General practitioner ~ Documentation ~ Weight monitoring ~ Metastatic carcinoma ~ Alternative therapy ~ Standard of care ~ Rights 4(1), 4(2), 6(1)

A man complained about the care provided to his mother by her GP. He queried whether his mother's cancer could have been diagnosed earlier and treated, given the frequency with which his mother consulted the GP over the eight years she was his patient. The son also contacted the GP several times for information regarding the management and diagnosis of his mother's cancer, and made several requests for copies of her death certificate.
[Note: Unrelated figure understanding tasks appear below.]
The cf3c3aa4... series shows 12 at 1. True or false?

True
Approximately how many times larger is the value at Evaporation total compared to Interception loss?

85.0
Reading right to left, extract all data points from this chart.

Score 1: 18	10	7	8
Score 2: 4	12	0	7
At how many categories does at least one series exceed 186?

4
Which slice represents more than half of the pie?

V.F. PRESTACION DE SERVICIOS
From late 2002, the woman's family noticed that she had lost weight, and was experiencing tiredness and a lack of appetite. Several aspects of blood test results taken in August and November 2002 were abnormal, and subsequent tests in February and May 2003 reported further abnormalities. She was referred for a liver ultrasound in June 2003 which showed a mass on the right side. The following month she underwent a liver biopsy which found advanced cancer in her liver. The primary site of the cancer could not be identified. In light of her poor prognosis, she was referred for palliative care. She was also given a letter about Iscador, an alternative treatment for cancer using mistletoe extracts. She died aged 80.
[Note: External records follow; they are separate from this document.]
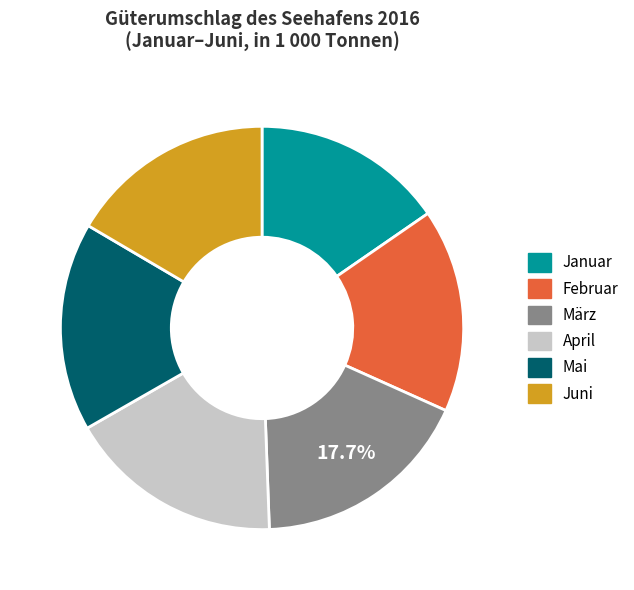

Approximately how many times larger is the value at Mai compared to April?

1.0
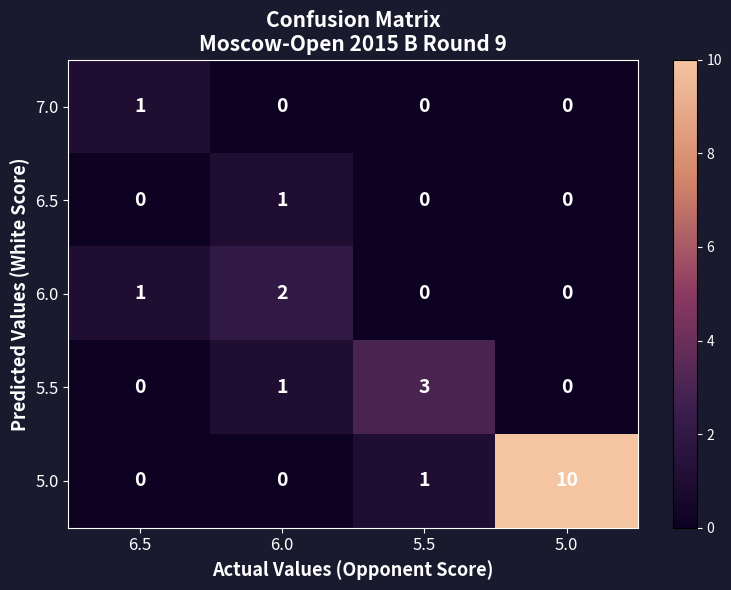

Reading left to right, what are all the values shown in this chart?

7.0: 1	0	0	0
6.5: 0	1	0	0
6.0: 1	2	0	0
5.5: 0	1	3	0
5.0: 0	0	1	10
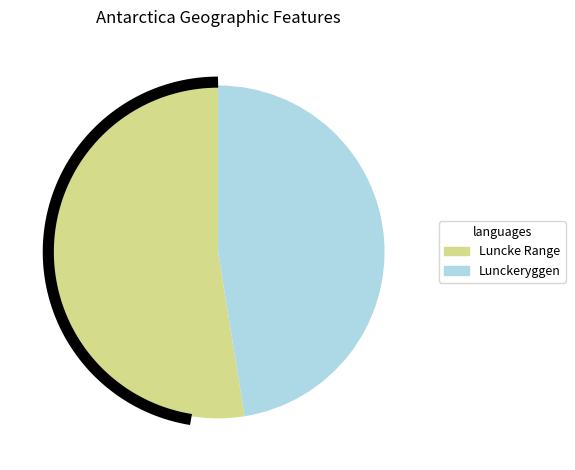

Is Lunckeryggen the majority of the pie?

No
It was held that the GP's clinical notes were inadequate and contained limited recordings of symptoms, signs and examination findings, breaching Rights 4(1) and 4(2). Owing to the paucity of information, it was difficult to ascertain the standard of care that the GP provided, and to determine what investigations should have occurred at various points of his care. He also departed from an appropriate standard of care and breached Rights 4(1) and 4(2) in relation to his ordering and interpretation of tests and his follow-up systems. Although the GP ordered a large number of tests during the period he cared for the woman, he often failed to document the basis for his ordering. He also failed to respond appropriately to relevant findings in some test results.
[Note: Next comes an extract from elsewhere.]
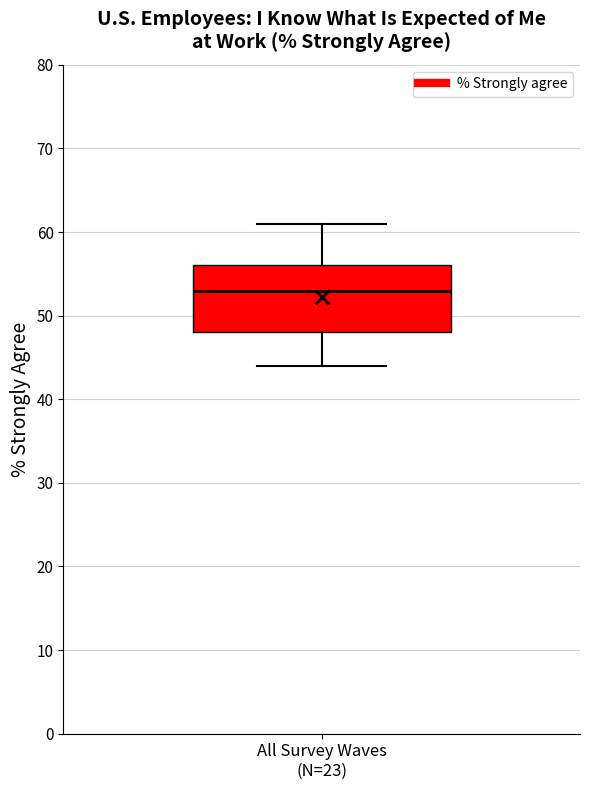

Read this box plot against the y-axis: the position of the median line, the range covered by the box, and the ends of both whiskers. The values are not printed on the chart, so give them approximately, as read against the axis.

median 53, box 48 to 56, whiskers 44 to 61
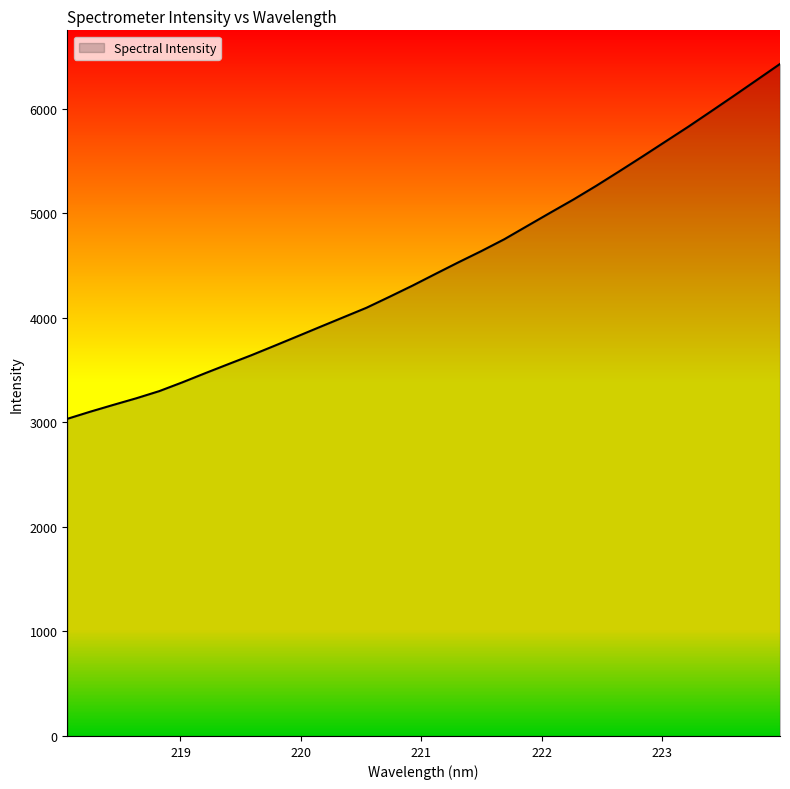

What is the maximum value shown in the chart?

6430.0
It was also held that the GP omitted to document in his notes any explanation he may have provided about Iscador and did not highlight that Iscador is not a medically recognised and accepted form of treatment of cancer. In failing to provide adequate information about this treatment, he breached Right 6(1).

This case highlights the importance of keeping good clinical notes and, in relation to a GP, this includes the need for recording a patient's symptoms, signs and examination findings, and the basis for initiating and ordering investigations. It also highlights the importance of providing adequate information about various treatment options, and documenting such discussions in the clinical records. In addition, it is a reminder to providers of the importance of responding promptly and sensitively to requests for information from a patient or his/her family to assist them in addressing any unresolved concerns they may have about the provider's care.